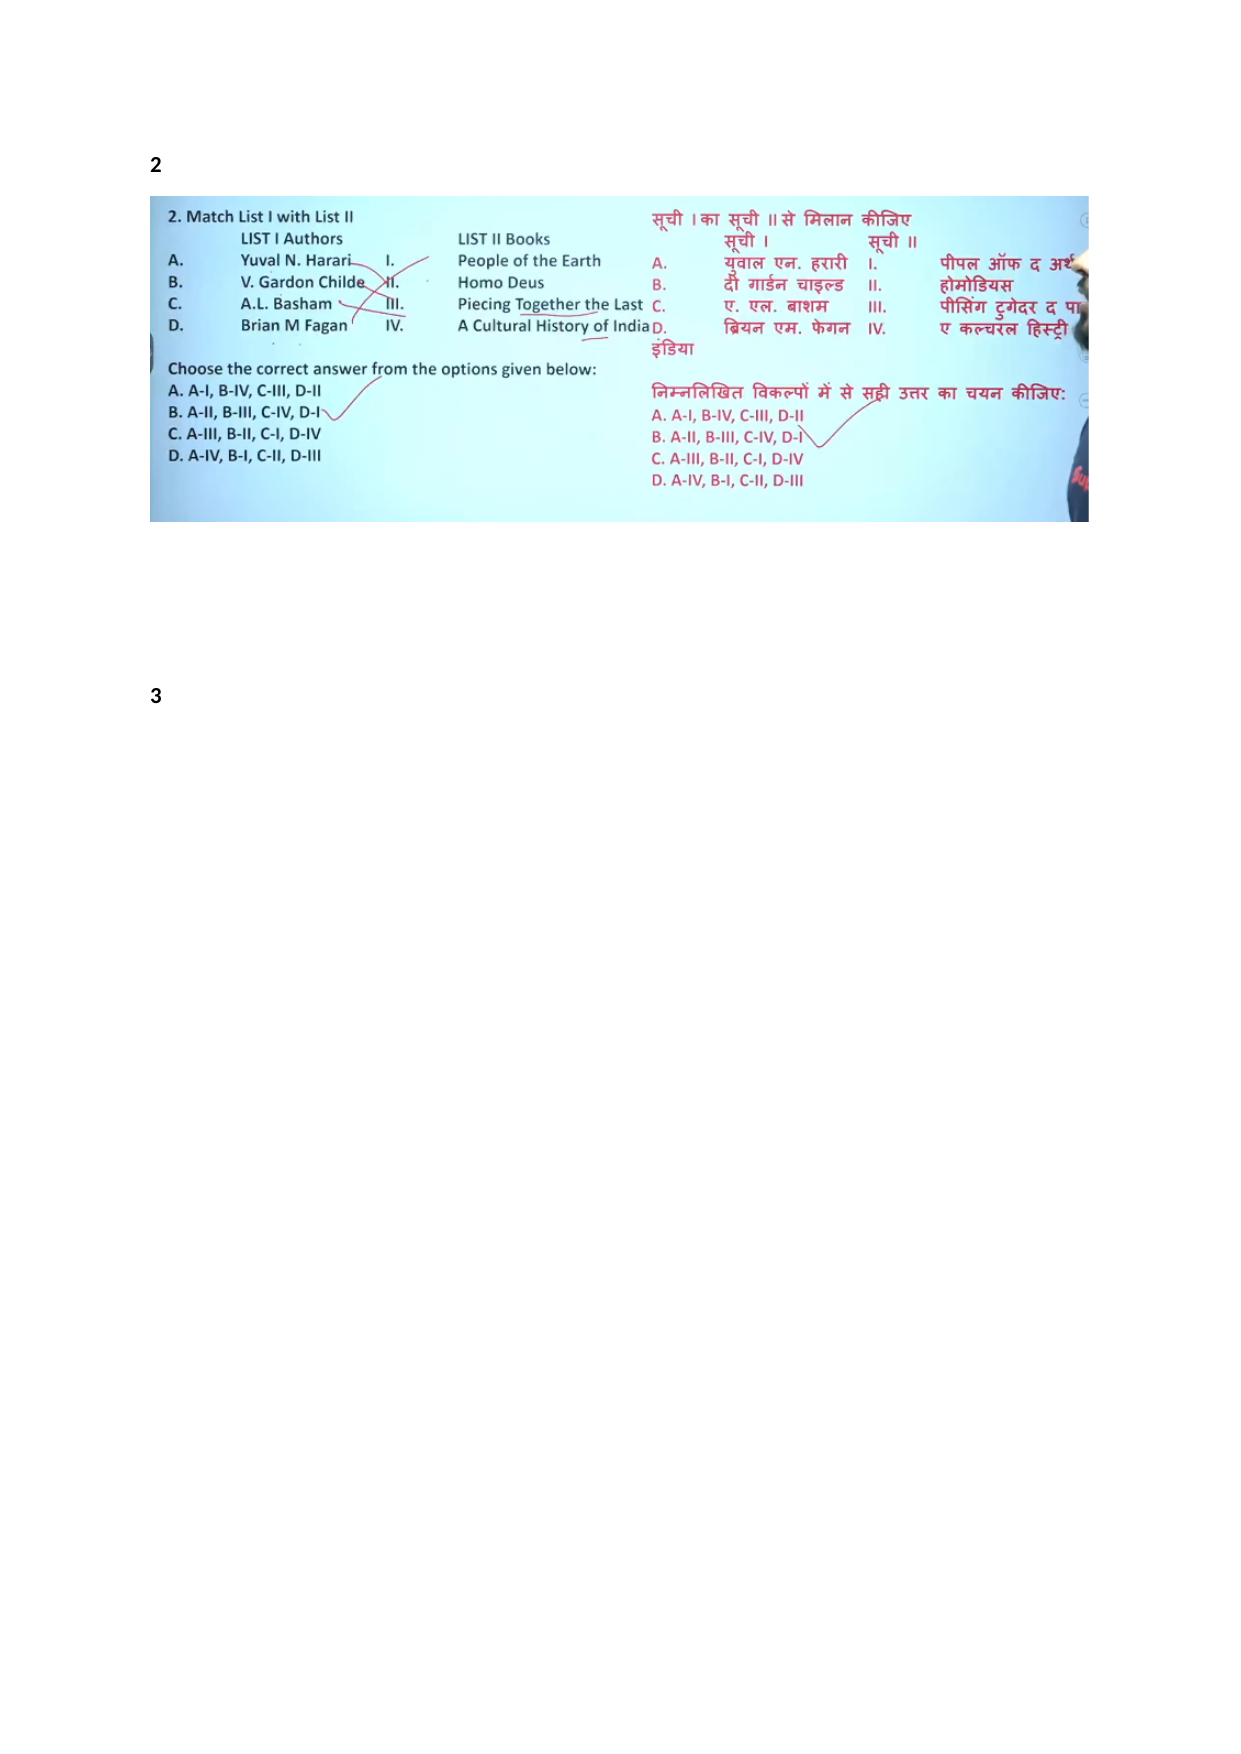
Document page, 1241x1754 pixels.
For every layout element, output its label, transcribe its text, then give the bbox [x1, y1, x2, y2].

text 2 [150, 150, 1090, 178]
picture [150, 196, 1091, 522]
text 3 [150, 681, 1090, 709]
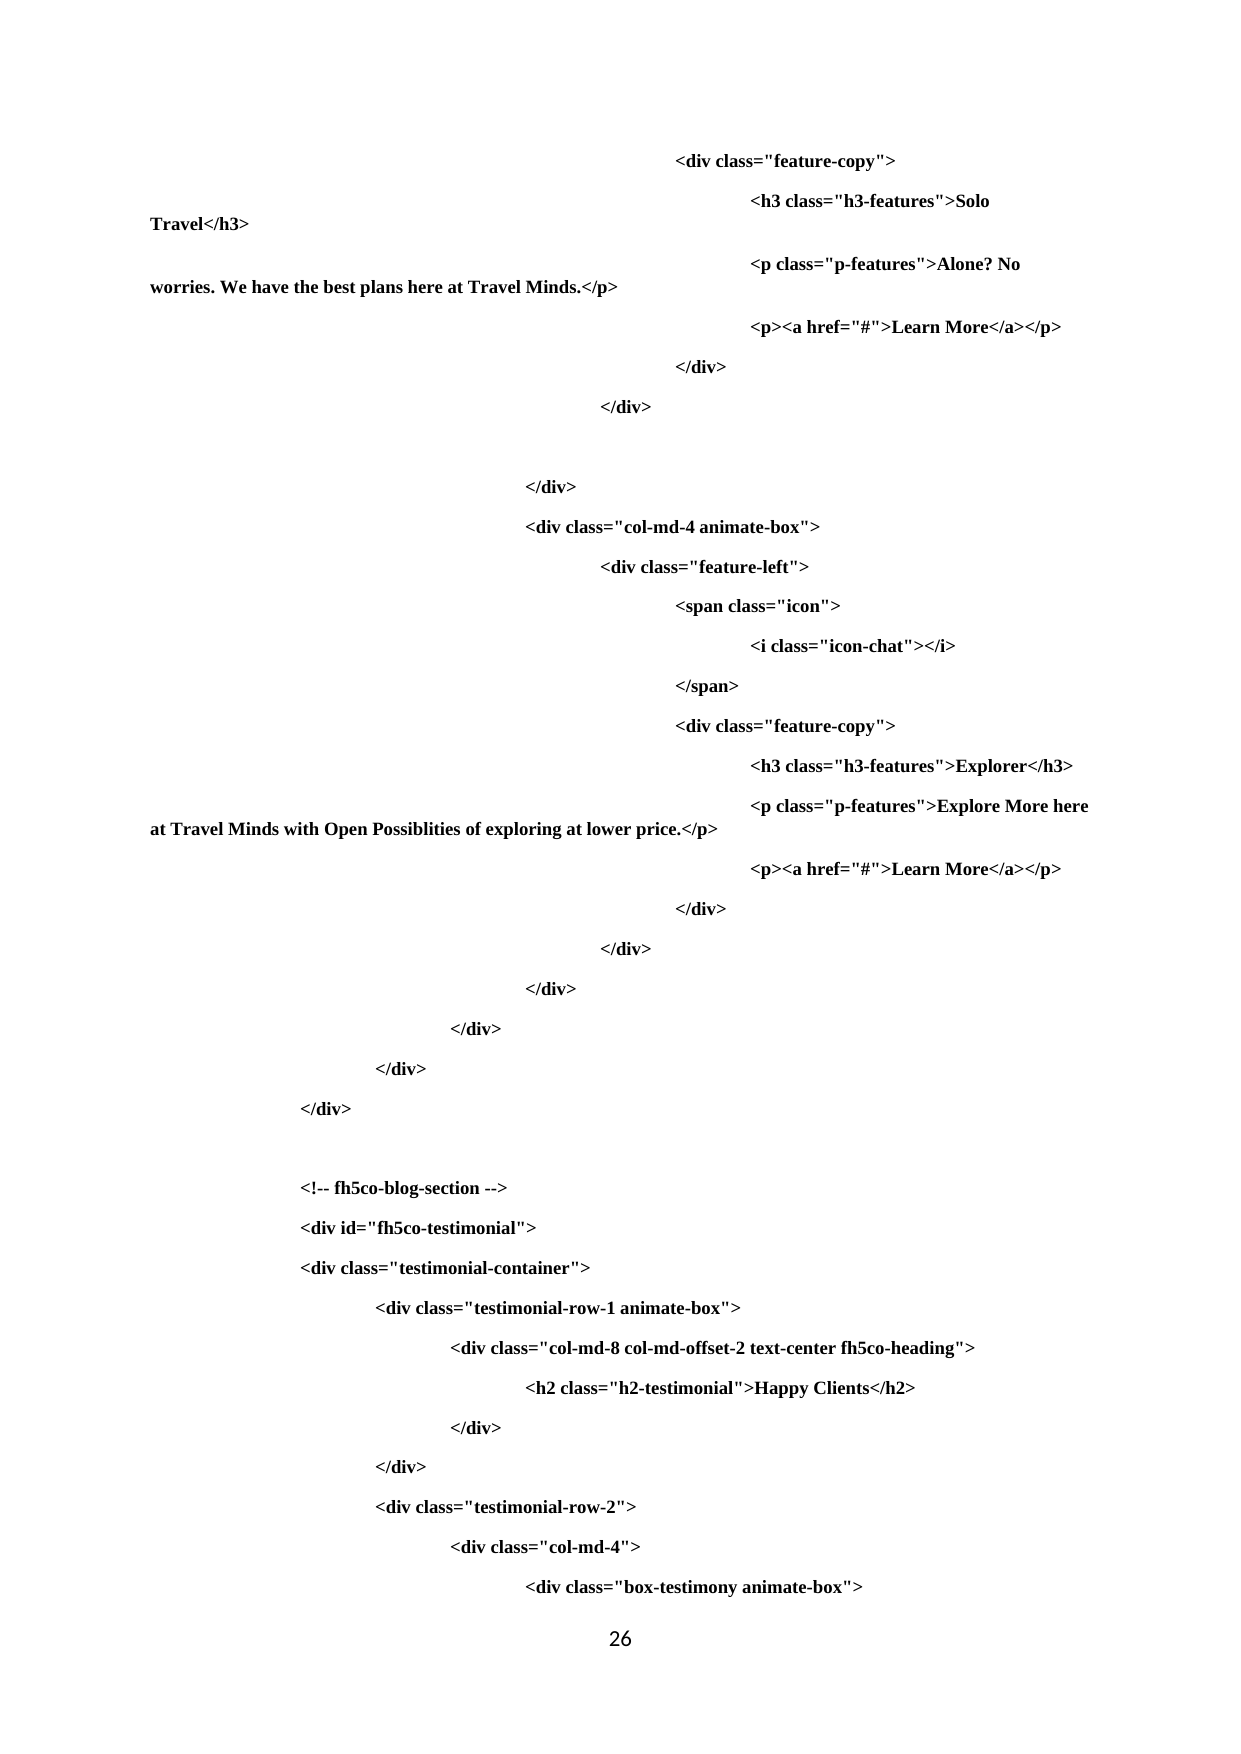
***
Work task
Exactly as written, give the entries above again, with no images.

Exercise solution
Document page, 1241x1754 pixels.
For every layout element, output its label, transcribe its text, then give the bbox [x1, y1, x2, y2].

text 2 [150, 150, 1090, 178]
picture [150, 196, 1091, 522]
text 3 [150, 681, 1090, 709]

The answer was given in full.